Monday, March 19, 2007

Meditteranean chicken with eggplant and spaghetti squash from Simcha

Mediterranean chicken with Eggplant
3 eggplants, peeled and diced
6 skinless, boneless chicken breast halves - diced
1 onion, diced
2 tablespoons tomato paste
1/2 cup water
2 teaspoons dried oregano
salt and pepper to taste

  1. Place eggplant in a big pot of lightly salted water and soak for 30 minutes (this will improve the taste; they will leave a brown color in the pot).
  2. Remove eggplant from pot and brush lightly with olive oil.

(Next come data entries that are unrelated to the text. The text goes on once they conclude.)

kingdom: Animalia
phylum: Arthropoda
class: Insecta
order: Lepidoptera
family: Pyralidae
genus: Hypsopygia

Saute until lightly browned and place in a 9x13 inch baking dish. Set aside.
  3. Saute diced chicken and onion in a large skillet over medium heat. Stir in tomato paste and water, cover skillet, reduce heat to low and simmer for 10 minutes.
  4. Preheat oven to 400 degrees F.
  5. Pour chicken/tomato mixture over eggplant. Season with oregano, salt and pepper and cover with aluminum foil. Bake in the preheated oven for 20 minutes.

**This is also good with a layer of ricotta between eggplant and chicken!

For the spaghetti squash, I just cut it in half, scoop out the sides and then microwave until strands are tender. Then I just stir in some olive oil and garlic powder (or roasted garlic, if I thought to make it ahead of time LOL).